═══ Texte de la page ═══

Développer la Force : le point de vue d’un grand entraîneur – Partie 1
Extraits d’une
interview de Maurice Houvion – Revue EPS « Pour l’action »- 2003.
Maurice Houvion a été plusieurs fois recordman et champion de France de saut à
la perche, puis ensuite entraîneur de Jean Galfione, champion Olympique à
Atlanta en 1996.
Quelle place à accorder au développement de la force dans l’entraînement
sportif ?
Lorsqu’on se sert du
développement de la force pour améliorer, pour perfectionner l’efficacité d’un
geste dans une discipline sportive, la place accordée à ce développement est
fonction de la force utile. Obtenir des gains de force maximale très conséquent
qui ne pourraient être utilisés dans le cadre spécifique de la spécialité est
au mieux une perte de temps et d’énergie, au pire une démarche susceptible de
dégrader le niveau de performance de l’athlète. Lorsqu’on a atteint cette force
utile, il faut l’entretenir et non plus la développer, et se consacrer à
d’autres paramètres de la performance.
Prenons l’exemple de
l’arraché, qui est l’un des exercices privilégiés du développement de la force
en saut à la perche. C’est un exercice dynamique, mais c’est aussi un test en
soi, révélateur de la force générale du perchiste. L’athlète qui parvient à
arracher une charge correspondant au poids de son corps (ou légèrement
supérieure) a atteint un niveau de force utile qui est inutile de chercher à
dépasser.

═══

● Objectif de la tâche: Recopiez fidèlement le passage de l’entretien sur le développement de la force qui commence à « Quelle place à » et se termine à « de la performance. ».

═══ Informations extraites ═══

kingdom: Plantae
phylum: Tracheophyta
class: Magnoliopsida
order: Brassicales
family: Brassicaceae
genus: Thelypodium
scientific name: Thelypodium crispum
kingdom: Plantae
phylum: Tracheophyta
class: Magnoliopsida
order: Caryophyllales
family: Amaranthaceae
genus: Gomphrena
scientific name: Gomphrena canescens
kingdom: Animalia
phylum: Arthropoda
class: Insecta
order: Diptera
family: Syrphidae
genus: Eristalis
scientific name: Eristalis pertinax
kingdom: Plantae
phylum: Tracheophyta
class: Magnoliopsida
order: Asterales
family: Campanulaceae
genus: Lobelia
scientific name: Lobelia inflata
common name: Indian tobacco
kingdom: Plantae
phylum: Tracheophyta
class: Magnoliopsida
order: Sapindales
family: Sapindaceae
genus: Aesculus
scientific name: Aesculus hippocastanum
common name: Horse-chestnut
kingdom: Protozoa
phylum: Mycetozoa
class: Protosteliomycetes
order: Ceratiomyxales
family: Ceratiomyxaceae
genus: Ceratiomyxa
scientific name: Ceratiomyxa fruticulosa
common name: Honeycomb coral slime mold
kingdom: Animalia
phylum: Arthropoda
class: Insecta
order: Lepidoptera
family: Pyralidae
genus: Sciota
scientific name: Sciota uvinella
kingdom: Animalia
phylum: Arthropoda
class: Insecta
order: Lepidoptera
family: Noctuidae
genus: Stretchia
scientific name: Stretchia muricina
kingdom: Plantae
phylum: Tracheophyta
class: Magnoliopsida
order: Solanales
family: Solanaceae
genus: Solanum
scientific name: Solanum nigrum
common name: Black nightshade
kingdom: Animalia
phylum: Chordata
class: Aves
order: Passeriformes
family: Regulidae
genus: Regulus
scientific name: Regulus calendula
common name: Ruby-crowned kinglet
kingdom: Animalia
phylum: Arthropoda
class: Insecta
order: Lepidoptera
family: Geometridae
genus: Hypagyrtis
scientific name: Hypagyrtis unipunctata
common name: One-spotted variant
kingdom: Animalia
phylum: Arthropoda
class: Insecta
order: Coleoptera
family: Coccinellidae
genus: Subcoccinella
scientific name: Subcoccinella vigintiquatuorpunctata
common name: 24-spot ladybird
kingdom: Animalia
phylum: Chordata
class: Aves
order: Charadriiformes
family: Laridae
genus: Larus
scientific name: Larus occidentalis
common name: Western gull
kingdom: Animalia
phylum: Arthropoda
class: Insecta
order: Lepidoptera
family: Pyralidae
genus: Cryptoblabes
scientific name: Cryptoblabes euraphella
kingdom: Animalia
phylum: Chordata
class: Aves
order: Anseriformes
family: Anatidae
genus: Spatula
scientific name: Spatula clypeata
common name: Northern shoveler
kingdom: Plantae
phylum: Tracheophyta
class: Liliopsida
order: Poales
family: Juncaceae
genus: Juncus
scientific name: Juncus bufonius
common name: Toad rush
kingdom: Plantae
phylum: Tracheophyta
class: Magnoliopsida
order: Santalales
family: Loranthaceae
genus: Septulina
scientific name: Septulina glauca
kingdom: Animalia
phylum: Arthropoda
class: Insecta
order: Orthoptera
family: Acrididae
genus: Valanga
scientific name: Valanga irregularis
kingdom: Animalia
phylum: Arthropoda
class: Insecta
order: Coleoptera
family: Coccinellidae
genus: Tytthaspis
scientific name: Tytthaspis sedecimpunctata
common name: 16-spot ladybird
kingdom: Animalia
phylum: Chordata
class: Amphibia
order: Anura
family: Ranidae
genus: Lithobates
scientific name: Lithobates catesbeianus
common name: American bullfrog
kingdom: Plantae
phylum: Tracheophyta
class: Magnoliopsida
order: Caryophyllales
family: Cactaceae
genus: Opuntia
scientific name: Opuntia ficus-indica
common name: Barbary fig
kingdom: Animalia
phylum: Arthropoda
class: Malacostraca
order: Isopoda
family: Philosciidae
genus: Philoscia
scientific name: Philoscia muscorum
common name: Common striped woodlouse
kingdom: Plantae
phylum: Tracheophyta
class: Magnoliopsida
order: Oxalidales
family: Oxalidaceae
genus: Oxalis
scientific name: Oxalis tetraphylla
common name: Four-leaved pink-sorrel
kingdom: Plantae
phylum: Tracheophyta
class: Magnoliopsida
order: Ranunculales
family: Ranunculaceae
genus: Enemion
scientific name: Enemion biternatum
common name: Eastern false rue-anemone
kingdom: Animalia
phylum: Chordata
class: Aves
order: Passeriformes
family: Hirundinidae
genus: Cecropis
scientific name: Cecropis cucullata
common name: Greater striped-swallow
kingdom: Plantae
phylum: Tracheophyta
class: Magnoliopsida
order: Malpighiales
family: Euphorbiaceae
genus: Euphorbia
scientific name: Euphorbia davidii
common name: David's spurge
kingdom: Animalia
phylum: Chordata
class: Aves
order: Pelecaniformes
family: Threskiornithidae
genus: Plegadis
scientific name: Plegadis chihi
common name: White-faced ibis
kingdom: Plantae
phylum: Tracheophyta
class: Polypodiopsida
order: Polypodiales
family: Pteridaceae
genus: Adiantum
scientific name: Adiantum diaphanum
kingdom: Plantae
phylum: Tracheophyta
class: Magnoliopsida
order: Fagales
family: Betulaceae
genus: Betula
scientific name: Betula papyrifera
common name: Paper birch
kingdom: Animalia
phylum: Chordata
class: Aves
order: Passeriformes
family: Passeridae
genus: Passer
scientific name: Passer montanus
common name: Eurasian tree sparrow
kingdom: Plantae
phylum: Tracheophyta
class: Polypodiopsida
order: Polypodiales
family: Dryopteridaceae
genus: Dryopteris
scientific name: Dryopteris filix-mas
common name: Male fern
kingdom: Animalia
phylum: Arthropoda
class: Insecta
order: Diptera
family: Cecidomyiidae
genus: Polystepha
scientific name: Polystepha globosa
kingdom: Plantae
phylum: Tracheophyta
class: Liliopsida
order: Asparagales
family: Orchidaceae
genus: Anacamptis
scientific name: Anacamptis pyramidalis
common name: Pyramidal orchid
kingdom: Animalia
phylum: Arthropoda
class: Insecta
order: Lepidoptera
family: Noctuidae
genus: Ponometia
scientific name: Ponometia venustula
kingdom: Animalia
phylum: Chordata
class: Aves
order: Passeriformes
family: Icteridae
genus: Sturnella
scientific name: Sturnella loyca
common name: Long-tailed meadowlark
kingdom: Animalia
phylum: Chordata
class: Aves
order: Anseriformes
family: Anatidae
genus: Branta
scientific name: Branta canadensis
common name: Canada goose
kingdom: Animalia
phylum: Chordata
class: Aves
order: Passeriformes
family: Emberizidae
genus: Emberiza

═══

● Corrigé:
Quelle place à accorder au développement de la force dans l’entraînement
sportif ?
Lorsqu’on se sert du
développement de la force pour améliorer, pour perfectionner l’efficacité d’un
geste dans une discipline sportive, la place accordée à ce développement est
fonction de la force utile. Obtenir des gains de force maximale très conséquent
qui ne pourraient être utilisés dans le cadre spécifique de la spécialité est
au mieux une perte de temps et d’énergie, au pire une démarche susceptible de
dégrader le niveau de performance de l’athlète. Lorsqu’on a atteint cette force
utile, il faut l’entretenir et non plus la développer, et se consacrer à
d’autres paramètres de la performance.